**WORK INSTRUCTIONS:**
Please copy out every line in the entries that includes the word "eintreffenden".

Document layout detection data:
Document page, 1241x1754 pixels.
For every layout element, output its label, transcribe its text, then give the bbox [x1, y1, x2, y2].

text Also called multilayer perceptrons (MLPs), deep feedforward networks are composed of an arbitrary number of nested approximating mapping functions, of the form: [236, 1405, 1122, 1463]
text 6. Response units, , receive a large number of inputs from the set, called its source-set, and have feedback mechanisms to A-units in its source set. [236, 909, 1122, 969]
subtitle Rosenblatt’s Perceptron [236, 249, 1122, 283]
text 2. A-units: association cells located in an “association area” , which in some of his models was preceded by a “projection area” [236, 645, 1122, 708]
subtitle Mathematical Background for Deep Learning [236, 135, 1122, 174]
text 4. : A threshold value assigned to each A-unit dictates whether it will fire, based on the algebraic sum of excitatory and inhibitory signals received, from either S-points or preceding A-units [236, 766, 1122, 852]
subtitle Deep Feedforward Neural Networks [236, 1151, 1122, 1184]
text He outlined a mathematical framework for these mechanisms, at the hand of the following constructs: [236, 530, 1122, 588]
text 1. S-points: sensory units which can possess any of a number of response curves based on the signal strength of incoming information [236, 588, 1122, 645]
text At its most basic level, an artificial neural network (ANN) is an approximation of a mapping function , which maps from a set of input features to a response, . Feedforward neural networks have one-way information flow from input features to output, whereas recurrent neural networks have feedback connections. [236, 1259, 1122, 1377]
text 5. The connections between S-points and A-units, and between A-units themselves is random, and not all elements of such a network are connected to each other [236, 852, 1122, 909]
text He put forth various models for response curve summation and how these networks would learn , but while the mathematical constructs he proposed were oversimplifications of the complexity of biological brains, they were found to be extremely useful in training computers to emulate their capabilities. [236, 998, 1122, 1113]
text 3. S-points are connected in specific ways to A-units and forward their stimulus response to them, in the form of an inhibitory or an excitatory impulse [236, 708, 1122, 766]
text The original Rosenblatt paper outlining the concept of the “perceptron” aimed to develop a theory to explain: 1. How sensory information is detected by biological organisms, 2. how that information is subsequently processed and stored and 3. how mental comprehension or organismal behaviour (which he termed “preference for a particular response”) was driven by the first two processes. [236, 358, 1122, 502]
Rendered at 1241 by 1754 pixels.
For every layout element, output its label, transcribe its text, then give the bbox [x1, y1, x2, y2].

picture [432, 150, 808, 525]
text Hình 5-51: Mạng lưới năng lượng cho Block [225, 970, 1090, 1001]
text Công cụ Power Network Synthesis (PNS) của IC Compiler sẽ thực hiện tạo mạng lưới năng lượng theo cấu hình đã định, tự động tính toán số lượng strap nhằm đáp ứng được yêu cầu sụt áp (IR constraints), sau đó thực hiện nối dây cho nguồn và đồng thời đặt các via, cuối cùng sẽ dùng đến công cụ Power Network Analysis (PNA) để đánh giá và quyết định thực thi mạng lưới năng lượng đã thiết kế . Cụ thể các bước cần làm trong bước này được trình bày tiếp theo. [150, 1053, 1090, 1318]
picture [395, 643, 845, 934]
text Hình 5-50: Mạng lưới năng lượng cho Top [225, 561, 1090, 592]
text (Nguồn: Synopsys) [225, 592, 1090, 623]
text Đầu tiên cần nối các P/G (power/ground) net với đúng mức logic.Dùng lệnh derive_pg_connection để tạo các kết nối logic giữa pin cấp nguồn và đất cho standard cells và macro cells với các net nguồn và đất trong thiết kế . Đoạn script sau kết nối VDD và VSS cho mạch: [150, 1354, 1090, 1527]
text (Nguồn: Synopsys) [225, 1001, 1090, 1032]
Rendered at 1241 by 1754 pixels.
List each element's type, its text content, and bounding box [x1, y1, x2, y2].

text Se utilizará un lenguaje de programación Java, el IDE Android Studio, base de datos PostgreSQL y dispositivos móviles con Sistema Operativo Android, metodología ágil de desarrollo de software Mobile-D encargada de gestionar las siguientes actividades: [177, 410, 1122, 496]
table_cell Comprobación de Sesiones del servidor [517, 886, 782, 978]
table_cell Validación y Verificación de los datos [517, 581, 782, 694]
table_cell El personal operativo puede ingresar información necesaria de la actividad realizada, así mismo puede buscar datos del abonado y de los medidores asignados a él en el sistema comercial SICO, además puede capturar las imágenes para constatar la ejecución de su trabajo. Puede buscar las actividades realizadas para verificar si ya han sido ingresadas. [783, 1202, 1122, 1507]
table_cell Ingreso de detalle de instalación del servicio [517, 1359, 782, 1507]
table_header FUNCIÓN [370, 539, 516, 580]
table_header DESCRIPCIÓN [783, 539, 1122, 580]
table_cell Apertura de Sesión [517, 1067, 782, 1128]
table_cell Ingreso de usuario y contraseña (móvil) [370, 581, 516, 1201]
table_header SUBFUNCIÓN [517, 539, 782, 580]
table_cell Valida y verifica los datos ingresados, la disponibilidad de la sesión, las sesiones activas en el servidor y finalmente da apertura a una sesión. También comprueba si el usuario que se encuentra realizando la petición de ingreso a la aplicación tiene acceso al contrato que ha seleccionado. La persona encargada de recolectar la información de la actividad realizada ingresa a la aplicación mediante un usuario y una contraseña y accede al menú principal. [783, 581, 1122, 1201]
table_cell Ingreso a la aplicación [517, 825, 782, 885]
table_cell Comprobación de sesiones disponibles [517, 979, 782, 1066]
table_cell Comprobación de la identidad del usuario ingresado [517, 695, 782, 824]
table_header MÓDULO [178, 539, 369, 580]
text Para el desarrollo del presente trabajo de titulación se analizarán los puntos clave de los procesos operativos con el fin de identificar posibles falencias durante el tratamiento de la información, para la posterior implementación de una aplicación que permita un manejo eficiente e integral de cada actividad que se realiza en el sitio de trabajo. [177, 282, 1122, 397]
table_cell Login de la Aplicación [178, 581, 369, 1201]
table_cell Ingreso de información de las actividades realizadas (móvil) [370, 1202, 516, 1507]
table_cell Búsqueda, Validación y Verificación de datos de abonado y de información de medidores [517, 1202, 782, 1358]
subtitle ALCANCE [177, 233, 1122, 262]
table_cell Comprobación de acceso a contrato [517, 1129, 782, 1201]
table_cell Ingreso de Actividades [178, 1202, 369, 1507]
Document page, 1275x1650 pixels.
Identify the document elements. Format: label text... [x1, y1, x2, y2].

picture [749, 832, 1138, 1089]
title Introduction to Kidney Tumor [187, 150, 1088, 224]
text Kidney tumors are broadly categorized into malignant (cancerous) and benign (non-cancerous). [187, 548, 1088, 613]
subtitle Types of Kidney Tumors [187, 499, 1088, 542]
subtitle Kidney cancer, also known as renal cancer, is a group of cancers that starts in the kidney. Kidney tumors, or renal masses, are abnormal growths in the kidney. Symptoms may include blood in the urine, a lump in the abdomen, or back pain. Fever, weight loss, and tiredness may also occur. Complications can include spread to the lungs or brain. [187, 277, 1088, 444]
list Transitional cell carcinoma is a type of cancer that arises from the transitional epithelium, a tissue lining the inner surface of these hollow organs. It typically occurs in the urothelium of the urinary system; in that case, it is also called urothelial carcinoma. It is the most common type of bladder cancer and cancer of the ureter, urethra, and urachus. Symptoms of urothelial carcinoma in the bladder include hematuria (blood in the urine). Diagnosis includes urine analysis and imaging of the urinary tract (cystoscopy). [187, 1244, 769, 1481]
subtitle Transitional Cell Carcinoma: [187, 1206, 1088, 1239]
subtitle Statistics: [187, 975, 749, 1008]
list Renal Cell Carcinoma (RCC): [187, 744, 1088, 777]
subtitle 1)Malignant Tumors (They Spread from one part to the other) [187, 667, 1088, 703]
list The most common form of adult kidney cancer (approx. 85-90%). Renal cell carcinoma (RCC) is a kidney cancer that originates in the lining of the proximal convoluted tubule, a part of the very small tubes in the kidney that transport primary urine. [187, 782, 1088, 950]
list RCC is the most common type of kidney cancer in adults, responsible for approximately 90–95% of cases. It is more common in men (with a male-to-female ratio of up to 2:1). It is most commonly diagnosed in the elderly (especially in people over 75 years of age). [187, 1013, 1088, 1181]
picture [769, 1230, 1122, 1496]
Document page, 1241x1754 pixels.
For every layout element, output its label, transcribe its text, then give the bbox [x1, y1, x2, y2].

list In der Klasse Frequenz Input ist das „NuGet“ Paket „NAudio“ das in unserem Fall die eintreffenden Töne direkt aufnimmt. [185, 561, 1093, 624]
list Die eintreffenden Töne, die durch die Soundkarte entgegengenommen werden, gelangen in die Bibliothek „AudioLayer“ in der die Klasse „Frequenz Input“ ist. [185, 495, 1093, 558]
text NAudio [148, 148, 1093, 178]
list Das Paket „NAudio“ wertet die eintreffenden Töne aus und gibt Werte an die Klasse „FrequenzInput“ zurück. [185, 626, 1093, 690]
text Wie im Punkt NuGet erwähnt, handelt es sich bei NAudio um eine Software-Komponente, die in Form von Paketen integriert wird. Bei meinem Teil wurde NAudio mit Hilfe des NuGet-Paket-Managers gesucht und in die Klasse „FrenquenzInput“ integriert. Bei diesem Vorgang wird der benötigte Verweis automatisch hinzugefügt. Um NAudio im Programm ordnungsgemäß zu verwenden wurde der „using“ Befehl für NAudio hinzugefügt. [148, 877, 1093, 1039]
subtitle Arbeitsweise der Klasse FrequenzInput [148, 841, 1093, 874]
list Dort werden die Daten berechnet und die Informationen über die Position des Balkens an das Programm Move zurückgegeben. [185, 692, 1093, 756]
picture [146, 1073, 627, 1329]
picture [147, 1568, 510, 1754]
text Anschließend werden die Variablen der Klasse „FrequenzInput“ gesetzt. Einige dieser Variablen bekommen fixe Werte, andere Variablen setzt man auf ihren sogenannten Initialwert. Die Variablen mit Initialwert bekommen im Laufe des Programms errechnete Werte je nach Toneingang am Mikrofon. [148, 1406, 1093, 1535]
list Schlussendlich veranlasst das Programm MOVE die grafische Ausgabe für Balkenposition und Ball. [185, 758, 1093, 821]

**WRITTEN RESPONSE:**
list In der Klasse Frequenz Input ist das „NuGet“ Paket „NAudio“ das in unserem Fall die eintreffenden Töne direkt aufnimmt. [185, 561, 1093, 624]
list Die eintreffenden Töne, die durch die Soundkarte entgegengenommen werden, gelangen in die Bibliothek „AudioLayer“ in der die Klasse „Frequenz Input“ ist. [185, 495, 1093, 558]
list Das Paket „NAudio“ wertet die eintreffenden Töne aus und gibt Werte an die Klasse „FrequenzInput“ zurück. [185, 626, 1093, 690]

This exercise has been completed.